In the past 8 months, there have been an increasing number of articles on a potential link between marijuana and cardiac effects, especially in young people without other risk factors.
- July, 2014 (hot off the presses) the Journal of Emergency Medicine presented a case of a 21 year old male with clean coronaries who suffered a heart attack after acutely smoking marijuana
- April, 2014 in Acta Cardologica, a case series of three individuals who developed heart attacks after smoking marijuana was published
- April 2014, in the Journal of the American Heart Association published a study from France that collated 35 cases of cardiovascular effects after smoking marijuana. These cases had a 25% mortality rate.
- December, 2013 in Forensic Science International is a case report of a 21 year old gentleman who was undergoing continuous heart monitoring and it was noted that his heart would stop beating for up to 5 seconds when smoking weed. On repeat heart monitoring after he ceased all marijuana smoking, his heart monitor exams returned to normal. It is proposed that prolonged periods of a non-beating heart can lead to sudden death.
Besides an increase in the reports of cardiac effects attributed to marijuana, there is also a rise in the number of cases of “Cannabinoid Hyperemesis Syndrome” (CHS). In these cases, people who smoke A LOT of marijuana end up in a cycle of prolonged continuous vomiting. A common trait of the syndrome is that the only relief that affected individuals get is from taking hot showers or hot baths. However, as painful as vomiting for hours on end sounds, the adverse effects of CHS to other organs can be much worse:
- Patients with Cannabinoid Hyperemesis Syndrome are at risk for acute kidney failure
- Takotsubo Cardiomyopathy (literal translation is “broken heart) in conjunction with CHS was reported in April, 2014 in the Hawaii Journal of Medicine and Public Health.

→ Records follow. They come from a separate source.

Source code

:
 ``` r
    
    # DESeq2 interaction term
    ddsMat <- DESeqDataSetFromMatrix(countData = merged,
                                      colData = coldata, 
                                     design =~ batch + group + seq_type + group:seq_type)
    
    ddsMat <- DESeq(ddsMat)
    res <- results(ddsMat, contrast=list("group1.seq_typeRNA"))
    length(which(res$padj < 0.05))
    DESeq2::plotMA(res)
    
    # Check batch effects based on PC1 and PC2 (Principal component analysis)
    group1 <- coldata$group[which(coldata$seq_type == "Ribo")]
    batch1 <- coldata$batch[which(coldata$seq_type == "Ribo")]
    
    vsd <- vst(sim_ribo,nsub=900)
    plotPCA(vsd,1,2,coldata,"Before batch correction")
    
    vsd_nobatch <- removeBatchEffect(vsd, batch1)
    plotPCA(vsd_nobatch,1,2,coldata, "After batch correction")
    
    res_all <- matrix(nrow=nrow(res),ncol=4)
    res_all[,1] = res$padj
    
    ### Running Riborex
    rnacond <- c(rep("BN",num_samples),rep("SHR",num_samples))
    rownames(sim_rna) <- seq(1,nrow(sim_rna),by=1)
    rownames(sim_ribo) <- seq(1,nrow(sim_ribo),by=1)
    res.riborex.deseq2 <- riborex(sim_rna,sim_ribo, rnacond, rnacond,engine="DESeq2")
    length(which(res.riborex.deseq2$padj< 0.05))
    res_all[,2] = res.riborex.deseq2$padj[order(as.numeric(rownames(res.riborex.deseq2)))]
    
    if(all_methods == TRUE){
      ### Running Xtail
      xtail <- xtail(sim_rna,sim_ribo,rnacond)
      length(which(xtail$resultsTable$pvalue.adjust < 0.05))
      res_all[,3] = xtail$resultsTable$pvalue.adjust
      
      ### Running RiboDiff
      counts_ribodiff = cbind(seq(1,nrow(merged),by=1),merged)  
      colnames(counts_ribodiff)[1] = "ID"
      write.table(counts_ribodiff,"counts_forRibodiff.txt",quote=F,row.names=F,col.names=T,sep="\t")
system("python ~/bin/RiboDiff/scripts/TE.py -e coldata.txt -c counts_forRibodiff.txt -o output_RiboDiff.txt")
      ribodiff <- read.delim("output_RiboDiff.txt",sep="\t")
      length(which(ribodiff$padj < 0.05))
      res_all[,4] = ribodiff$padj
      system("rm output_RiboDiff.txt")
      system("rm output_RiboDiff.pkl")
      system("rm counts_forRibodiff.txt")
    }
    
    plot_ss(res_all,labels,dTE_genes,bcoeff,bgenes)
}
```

With the changes in laws and increasing availability around the country, more people are smoking marijuana. With potent clones being chosen for cultivated marijuana, the quality of weed available has never been higher. It is not a stretch to say that more people, smoking more potent marijuana in large amounts, will lead to an increasing number of adverse effects being reported.
So is weed bad? As medical marijuana gains acceptance and there are more controlled trials, my impression is that in controlled, regulated amounts, benefit may be shown for many diseases. In unregulated or ‘overdose’ amounts, there is a chance that weed will be bad for you. Kind of like drinking beer, there is a line between moderation and excess.
For the past several years, I had a standard line in a canned illicit drug lecture that “no one ever died acutely from smoking weed.” Half the audience would high five each other. Sadly, with the influx of new reports of adverse cardiovascular effects, I won’t be able to use that line any more.